In response, Maduro has tightened his grip over the food supply. Using emergency decrees he signed this year, the president put most food distribution in the hands of a group of citizen brigades loyal to leftists, a measure critics say is reminiscent of food rationing in Cuba.
“They’re saying, in other words, you get food if you’re my friend, if you’re my sympathizer,” said Roberto Briceno-Leon, director of human rights group Venezuelan Violence Observatory.
It was all a new reality for Gabriel Marquez, 24, who grew up in the boom years when Venezuela was rich and empty shelves were unimaginable.
He stood in front of the destroyed supermarket where the mob had arrived at Cumana, an endless expanse of smashed bottles, boxes and scattered shelves. A few people, including a policeman, were searching the wreckage for leftovers to take.
“During Carnival, we used to throw eggs at each other just to have some fun,” he said. “Now an egg is like gold.”
Down the coastal road in a small fishing town called Boca de Uchire, hundreds gathered on a bridge this month to protest because the food deliveries were not arriving. Residents demanded to meet the mayor, but when he did not come they sacked a Chinese bodega.
Residents hacked open the door with pickaxes and pillaged the shop, venting their anger at a global power that has lent billions of US dollars to prop up Venezuela in recent years.
“The Chinese won’t sell to us,” said a taxi driver who watched the crowd haul away all that was inside. “So we burn their stores instead.”

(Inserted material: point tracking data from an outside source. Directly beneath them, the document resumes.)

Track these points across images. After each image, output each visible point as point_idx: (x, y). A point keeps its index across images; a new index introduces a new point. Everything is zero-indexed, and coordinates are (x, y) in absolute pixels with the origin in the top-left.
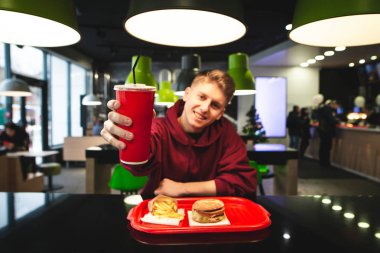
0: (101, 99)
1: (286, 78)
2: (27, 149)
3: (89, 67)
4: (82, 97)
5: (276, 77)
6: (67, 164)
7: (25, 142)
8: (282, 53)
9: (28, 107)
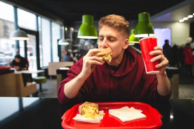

It has not always been clear what provokes the riots. Is it hunger alone? Or is it some larger anger that has built up in a country that has crumbled?
Ines Rodriguez was not sure. She remembered calling out to the crowd of people who had come to sack her restaurant on Tuesday night, offering them all the chicken and rice the restaurant had if they would only leave the furniture and cash register behind. They balked at the offer and simply pushed her aside, Rodriguez said.
“It is the meeting of hunger and crime now,” she said.
As she spoke, three trucks with armed patrols drove by, each emblazoned with photos of Chavez and Maduro.
The trucks were carrying food.
“Finally they come here,” Rodriguez said. “And look what it took to get them. It took this riot to get us something to eat.”